Because written expression difficulties so dog these children and make school and homework assignments such a nightmare, a complete discussion recommends specific testing as well as specific accommodations and remediation.
The book also contains crucial information about the importance of neuropsychological testing (with a recommended battery of tests, and a detailed explanation of the updated test of general intellectual ability–the WISC-IV)), hospitalization, and the world of insurance.
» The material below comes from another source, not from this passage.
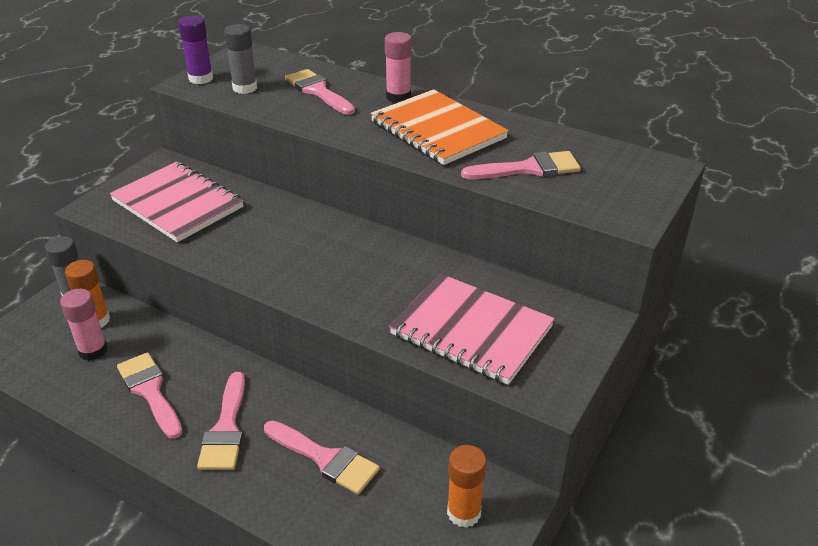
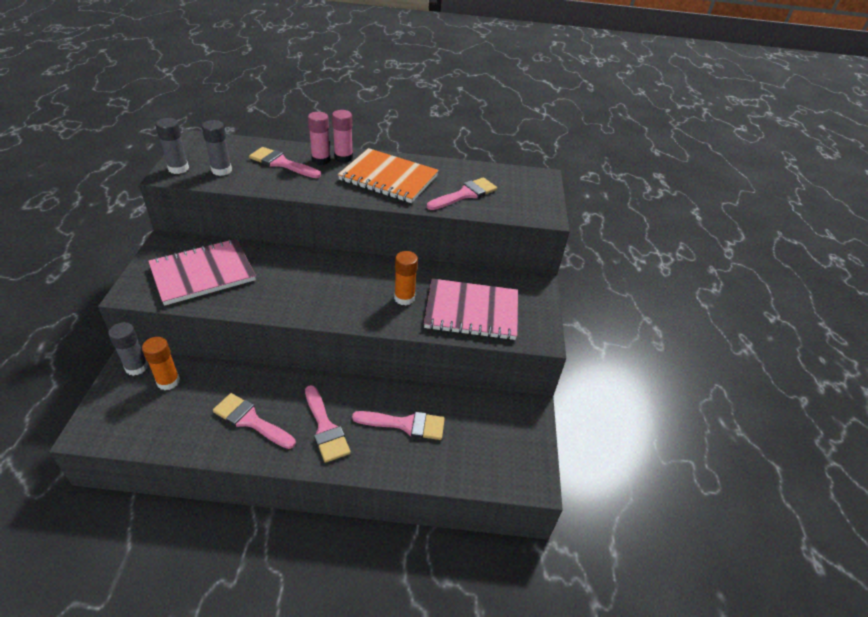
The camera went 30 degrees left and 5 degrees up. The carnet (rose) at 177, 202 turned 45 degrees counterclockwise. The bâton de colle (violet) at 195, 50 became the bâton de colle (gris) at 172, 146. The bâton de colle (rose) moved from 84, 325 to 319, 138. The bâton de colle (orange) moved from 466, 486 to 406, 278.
Included in these pages is information on promising new drugs, greater insight into the special concerns of teenagers, and additional sections on the impact of the illness on the family. These children easily become bored and provocative with siblings and parents; they can go into “mission mode” when requests cannot be gratified instantly; and many suffer sleep inertia–they simply cannot get up in the morning–causing parents to start each day with dread and agitation. Techniques to modify these behaviors will help the children gain control and make home life less stressful
In addition, an entirely new chapter focuses on major advances taking place in the field of molecular genetics and offers hope that researchers will better understand the illness and develop more targeted and easier-to-tolerate medicines.
The Bipolar Child is rich with the voices of parents, siblings, and the children themselves, opening up the long-closed world of the families struggling with this condition. Already proved to be an invaluable resource for parents whose children suffer from mood disorders, as well as for the professionals who treat and educate them, this new edition is sure to continue to light the way.